And now, the list. In reverse order because I’m a punk, Timbo.



(Good Hands)
Philadelphia had a big year in 2005. Reef was one such artist benefiting from an unusually fertile underground community in Philly. After making his name as part of Philly crew JuJu Mob, Reef launched his own thang with this solo set—the first of many debut records on this year’s list. Taking queues and influence from the the likes of Jedi Mind Tricks and Boot Camp Clik among others, Reef is an impassioned and inspired emcee whose lyrics rip, shred and slice most of this years rookies and Feast or Famine is easily more than the first than the latter. Definitely a solid first record. If you see it, cop it.

(6 Hole)
It was Little Brother’s year, hands down. They’ll never see a better year than 2005 both in terms of popular success and critical acclaim. They put out more projects, lent more guest spots and earned more collective press than they’ve ever seen before. And, if you’re Little Brother, you might as well enjoy it because the industry has a pattern of blowing you up until you pop and then discard you like a broken toy when you fail to follow up with the exact same record that put you on the map. So that brings us Little Brother’s Rapper Big Pooh solo set. Like a clever barbershop cat, Pooh’s effortless flow won’t make your headspin, but it’s infectious and an easy listen.
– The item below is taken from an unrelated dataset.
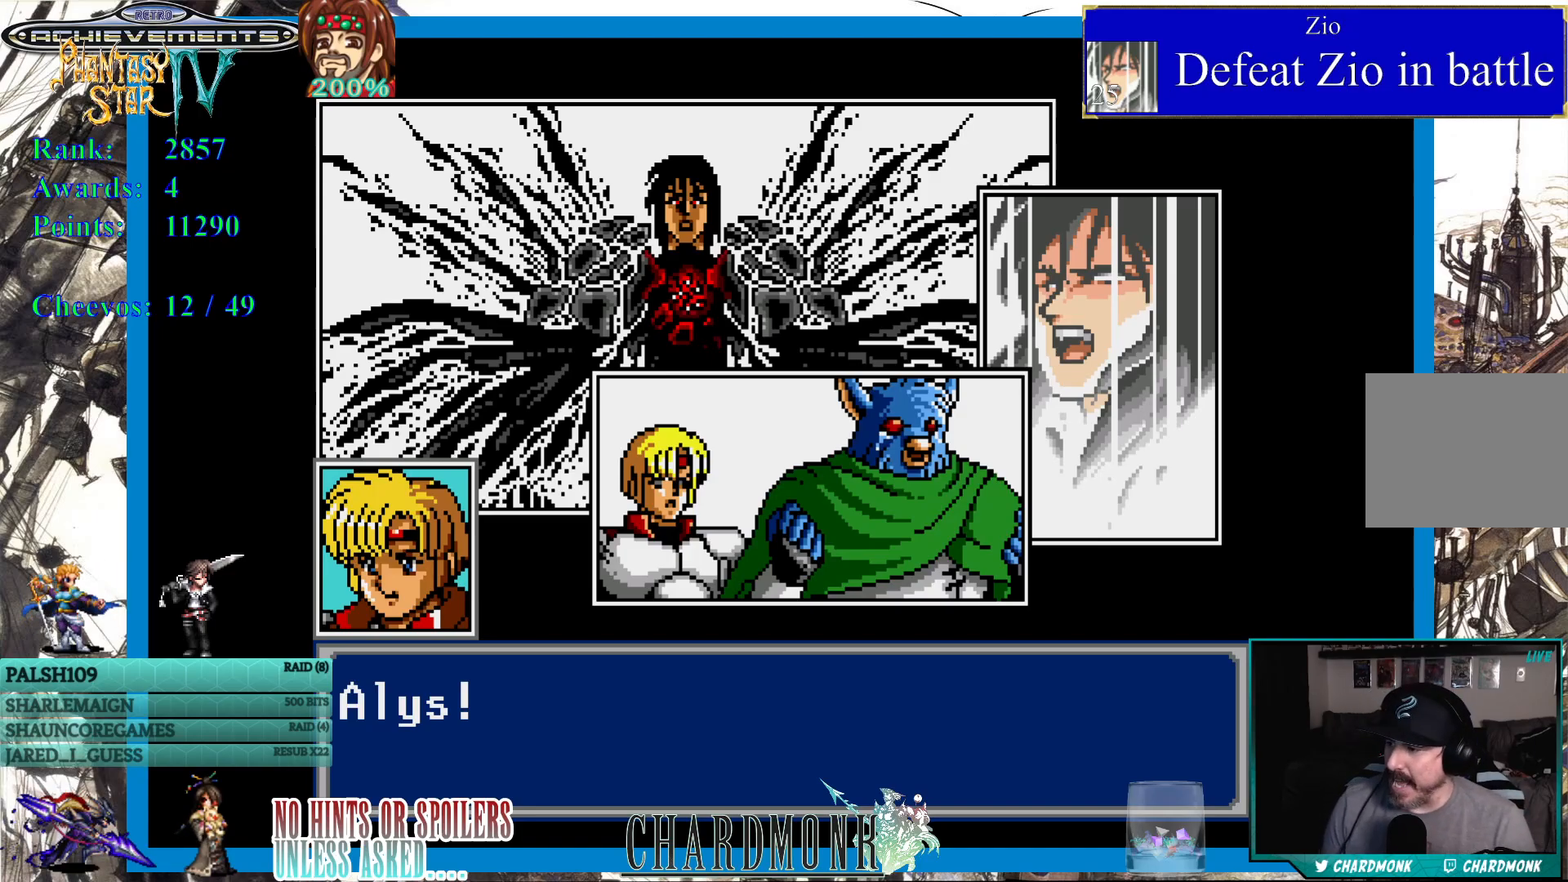
{"buttons": [], "left_stick": "center", "right_stick": "center", "events": [[133, "CIRCLE", "down"], [250, "CIRCLE", "up"]]}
Complimented by Khrysis’s 9th-influenced backdrop as well as 9th himself (of course), Sleepers, appropriately titled, is that gem amongst the rubbish in the bin. Wake up, folks.

What’s in a name? If fellow Los Angeles power-trio Ugly Duckling is a name to describe the discarded and unwanted underdog of the rap game, then Giant Panda would very literally be a metaphor for a style of hip hop that’s near a tragic extinction. Will Giant Panda make it to their second record? Only time will tell. But at least we have this banging debut record. The left coast has become a hotbed for supernice good-time ensembles and Giant Panda is no exception. Simply put, this thing is a rocker. Never taking itself seriously, Reunion is a sometimes soft, sometimes slammin’ altogether carefree album that dodges any heavy subject matter and backspins itself from beginning to end. The only song that teases at some sort of social message is “Racist” which playfully and jokingly dances around a number of racial and ethnic stereotypes. Essentially, even when Reunion tries to make a statement, the only thing this album challenges the listener to do is shake what their mother gave ‘em. And, while it would be impossible to resist comparing Giant Panda to a number of their neighboring crews, Giant Panda’s Reunion is a debut worth its own mention. Great debut. Now, here’s to avoiding extinction.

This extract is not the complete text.